=== Source information ===

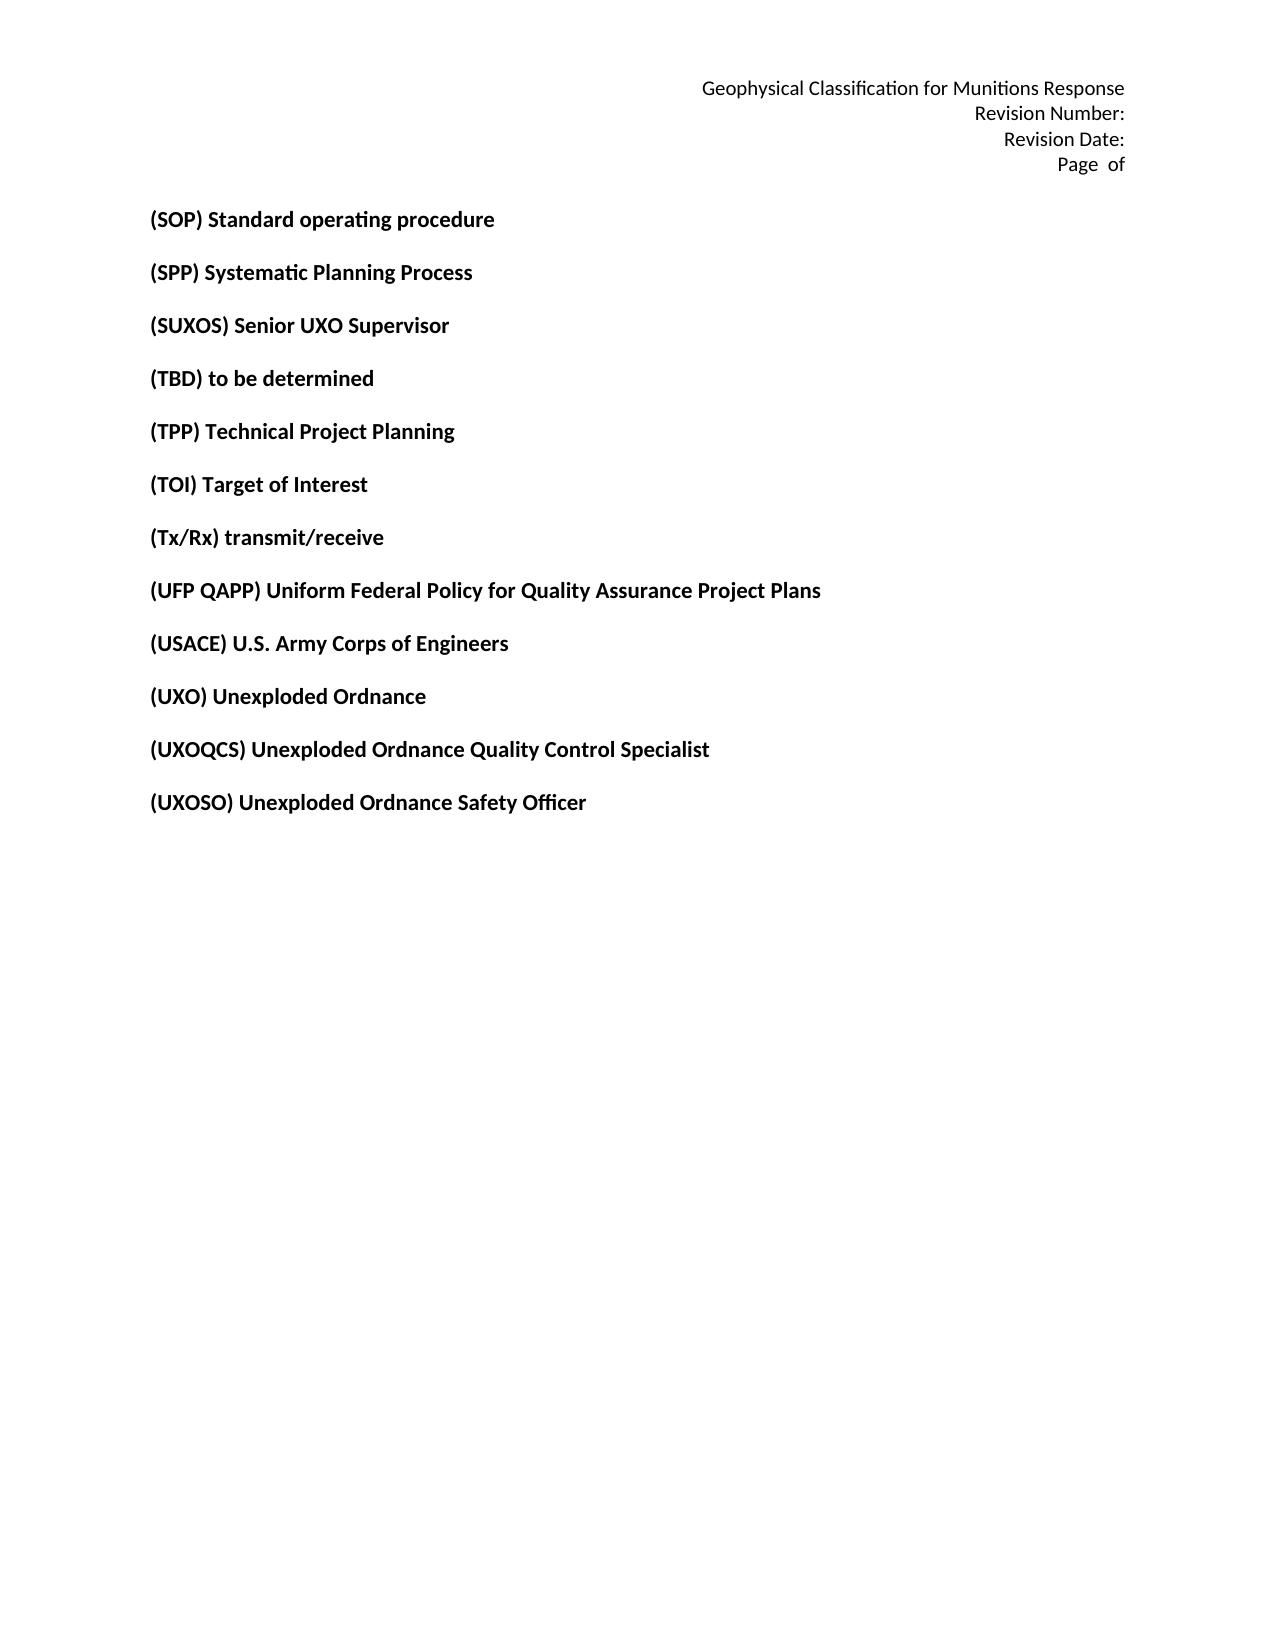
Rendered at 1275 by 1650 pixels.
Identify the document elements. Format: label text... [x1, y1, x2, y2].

text (UXOQCS) Unexploded Ordnance Quality Control Specialist [150, 735, 1125, 763]
text (UXOSO) Unexploded Ordnance Safety Officer [150, 788, 1125, 816]
text (SUXOS) Senior UXO Supervisor [150, 311, 1125, 339]
text (TOI) Target of Interest [150, 470, 1125, 498]
text (UXO) Unexploded Ordnance [150, 682, 1125, 710]
text (UFP QAPP) Uniform Federal Policy for Quality Assurance Project Plans [150, 576, 1125, 604]
text (TBD) to be determined [150, 364, 1125, 392]
text (USACE) U.S. Army Corps of Engineers [150, 629, 1125, 657]
text (SOP) Standard operating procedure [150, 205, 1125, 233]
text (TPP) Technical Project Planning [150, 417, 1125, 445]
text (SPP) Systematic Planning Process [150, 258, 1125, 286]
text (Tx/Rx) transmit/receive [150, 523, 1125, 551]
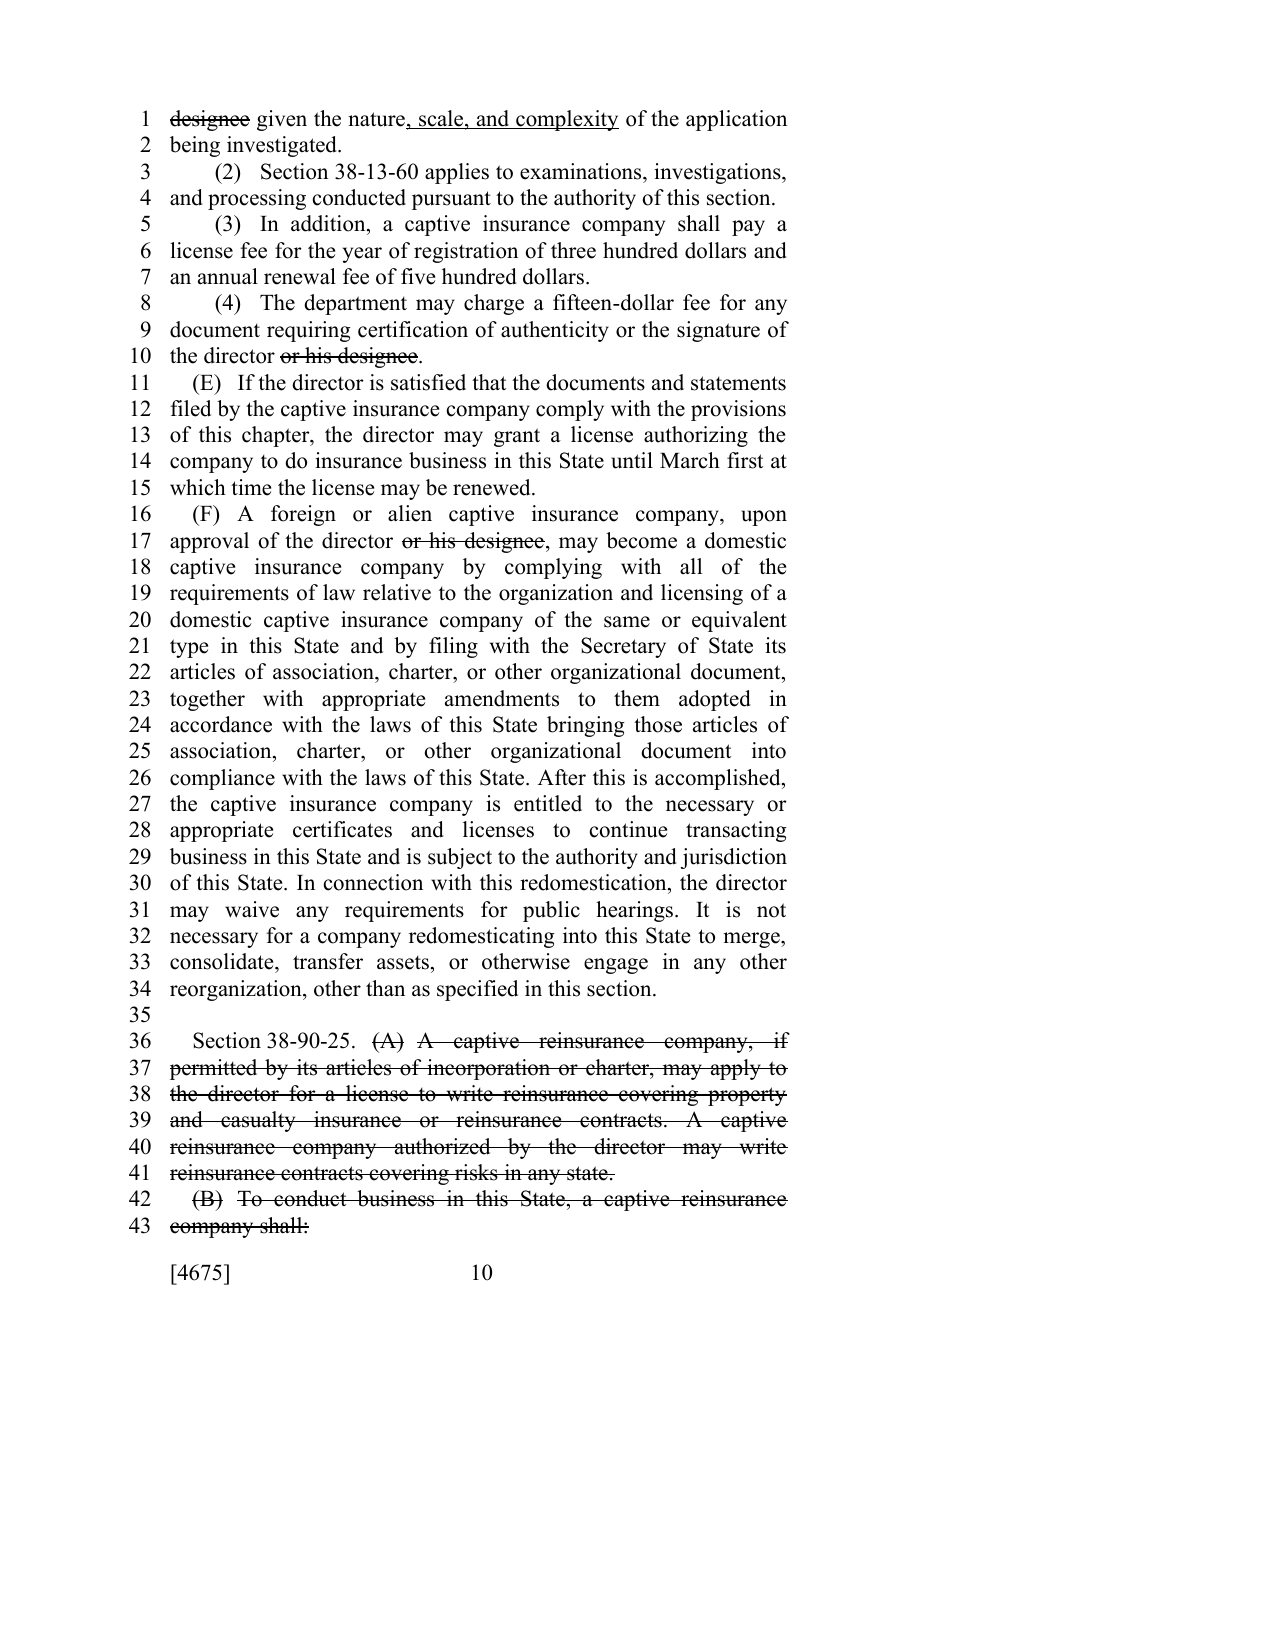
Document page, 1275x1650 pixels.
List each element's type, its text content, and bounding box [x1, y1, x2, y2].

text (4) The department may charge a fifteen-dollar fee for any document requiring certification of authenticity or the signature of the director or his designee. [169, 289, 787, 368]
text (E) If the director is satisfied that the documents and statements filed by the captive insurance company comply with the provisions of this chapter, the director may grant a license authorizing the company to do insurance business in this State until March first at which time the license may be renewed. [169, 368, 787, 500]
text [169, 105, 787, 158]
text (B) To conduct business in this State, a captive reinsurance company shall: [169, 1186, 787, 1238]
text (2) Section 38-13-60 applies to examinations, investigations, and processing conducted pursuant to the authority of this section. [169, 158, 787, 210]
text Section 38-90-25. (A) A captive reinsurance company, if permitted by its articles of incorporation or charter, may apply to the director for a license to write reinsurance covering property and casualty insurance or reinsurance contracts. A captive reinsurance company authorized by the director may write reinsurance contracts covering risks in any state. [169, 1027, 787, 1068]
text Section 38-90-25. (A) A captive reinsurance company, if permitted by its articles of incorporation or charter, may apply to the director for a license to write reinsurance covering property and casualty insurance or reinsurance contracts. A captive reinsurance company authorized by the director may write reinsurance contracts covering risks in any state. [169, 1095, 787, 1121]
text (3) In addition, a captive insurance company shall pay a license fee for the year of registration of three hundred dollars and an annual renewal fee of five hundred dollars. [169, 210, 787, 289]
text Section 38-90-25. (A) A captive reinsurance company, if permitted by its articles of incorporation or charter, may apply to the director for a license to write reinsurance covering property and casualty insurance or reinsurance contracts. A captive reinsurance company authorized by the director may write reinsurance contracts covering risks in any state. [169, 1148, 787, 1186]
text Section 38-90-25. (A) A captive reinsurance company, if permitted by its articles of incorporation or charter, may apply to the director for a license to write reinsurance covering property and casualty insurance or reinsurance contracts. A captive reinsurance company authorized by the director may write reinsurance contracts covering risks in any state. [169, 1122, 787, 1147]
text Section 38-90-25. (A) A captive reinsurance company, if permitted by its articles of incorporation or charter, may apply to the director for a license to write reinsurance covering property and casualty insurance or reinsurance contracts. A captive reinsurance company authorized by the director may write reinsurance contracts covering risks in any state. [169, 1069, 787, 1094]
text (F) A foreign or alien captive insurance company, upon approval of the director or his designee, may become a domestic captive insurance company by complying with all of the requirements of law relative to the organization and licensing of a domestic captive insurance company of the same or equivalent type in this State and by filing with the Secretary of State its articles of association, charter, or other organizational document, together with appropriate amendments to them adopted in accordance with the laws of this State bringing those articles of association, charter, or other organizational document into compliance with the laws of this State. After this is accomplished, the captive insurance company is entitled to the necessary or appropriate certificates and licenses to continue transacting business in this State and is subject to the authority and jurisdiction of this State. In connection with this redomestication, the director may waive any requirements for public hearings. It is not necessary for a company redomesticating into this State to merge, consolidate, transfer assets, or otherwise engage in any other reorganization, other than as specified in this section. [169, 500, 787, 1001]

===

__Assigned task__. Where a line of the data holds "Unexploded", show that line.

__Response to the task__.
text (UXOQCS) Unexploded Ordnance Quality Control Specialist [150, 735, 1125, 763]
text (UXOSO) Unexploded Ordnance Safety Officer [150, 788, 1125, 816]
text (UXO) Unexploded Ordnance [150, 682, 1125, 710]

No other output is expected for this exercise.